Exercise: Repeat the lines in the records below, from the line with "right ankle: (24, 649, 1)" to the line with "right knee: (304, 698, -2)", including both of those lines.

Records provided:
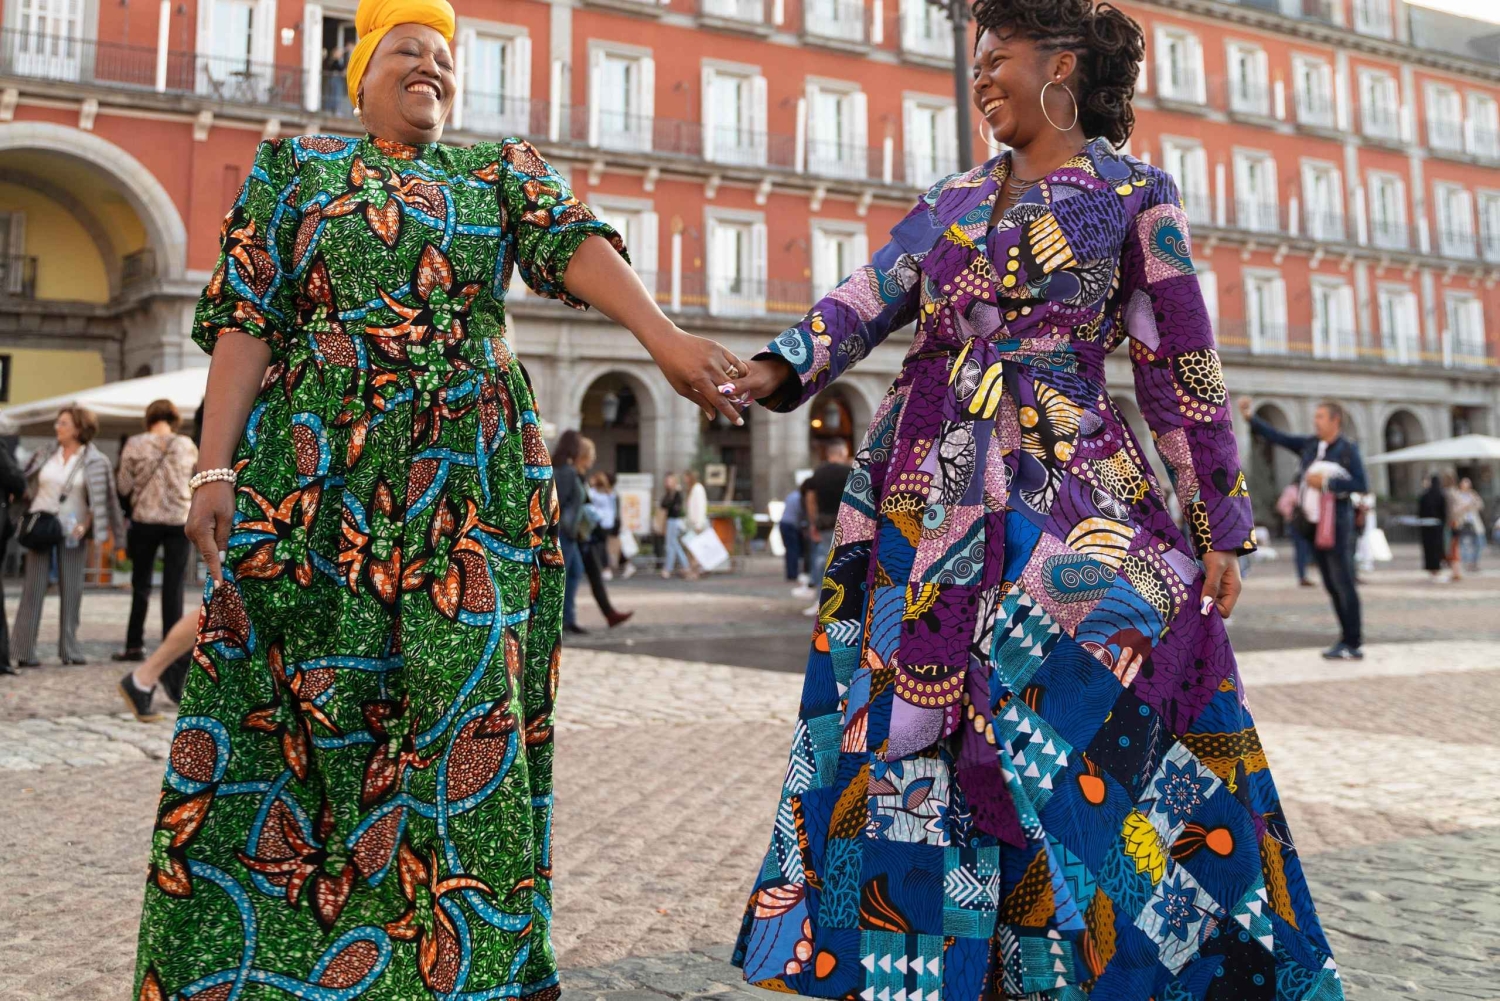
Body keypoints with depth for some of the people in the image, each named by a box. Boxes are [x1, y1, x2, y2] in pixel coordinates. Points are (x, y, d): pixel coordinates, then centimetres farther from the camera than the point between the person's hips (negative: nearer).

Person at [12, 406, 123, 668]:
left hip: (72, 532, -1)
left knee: (72, 589, 3)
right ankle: (24, 649, 1)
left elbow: (99, 501, -3)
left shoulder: (95, 462, -2)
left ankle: (69, 648, 11)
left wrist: (85, 526, -14)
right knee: (33, 587, -1)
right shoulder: (45, 456, 6)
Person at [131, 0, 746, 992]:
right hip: (313, 475, 0)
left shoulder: (503, 169, 16)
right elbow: (246, 320, 5)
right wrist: (215, 467, -7)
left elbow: (576, 245, -5)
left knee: (467, 697, -3)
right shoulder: (294, 163, 14)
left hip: (472, 473, 1)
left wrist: (663, 334, -24)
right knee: (304, 698, -2)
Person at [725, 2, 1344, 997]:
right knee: (916, 731, 3)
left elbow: (1182, 368, 2)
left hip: (1066, 488, -3)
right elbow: (865, 302, 8)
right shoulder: (952, 200, 16)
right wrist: (774, 370, -10)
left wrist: (1220, 527, 0)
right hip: (925, 491, 4)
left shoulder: (1136, 193, 5)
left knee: (1097, 721, -10)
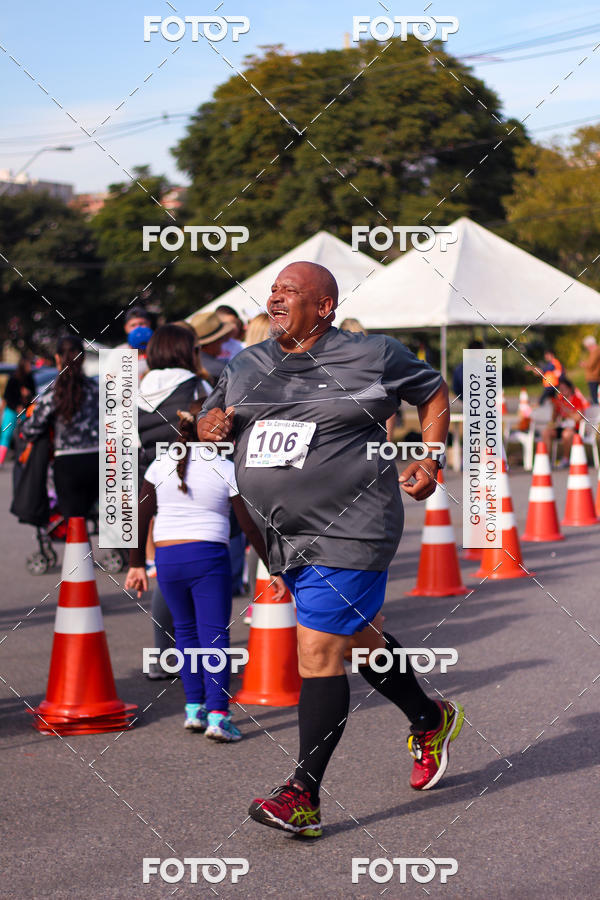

Your solution:
right ankle: (24, 649, 1)
left elbow: (99, 501, -3)
left shoulder: (95, 462, -2)
left ankle: (69, 648, 11)
left wrist: (85, 526, -14)
right knee: (33, 587, -1)
right shoulder: (45, 456, 6)
Person at [131, 0, 746, 992]:
right hip: (313, 475, 0)
left shoulder: (503, 169, 16)
right elbow: (246, 320, 5)
right wrist: (215, 467, -7)
left elbow: (576, 245, -5)
left knee: (467, 697, -3)
right shoulder: (294, 163, 14)
left hip: (472, 473, 1)
left wrist: (663, 334, -24)
right knee: (304, 698, -2)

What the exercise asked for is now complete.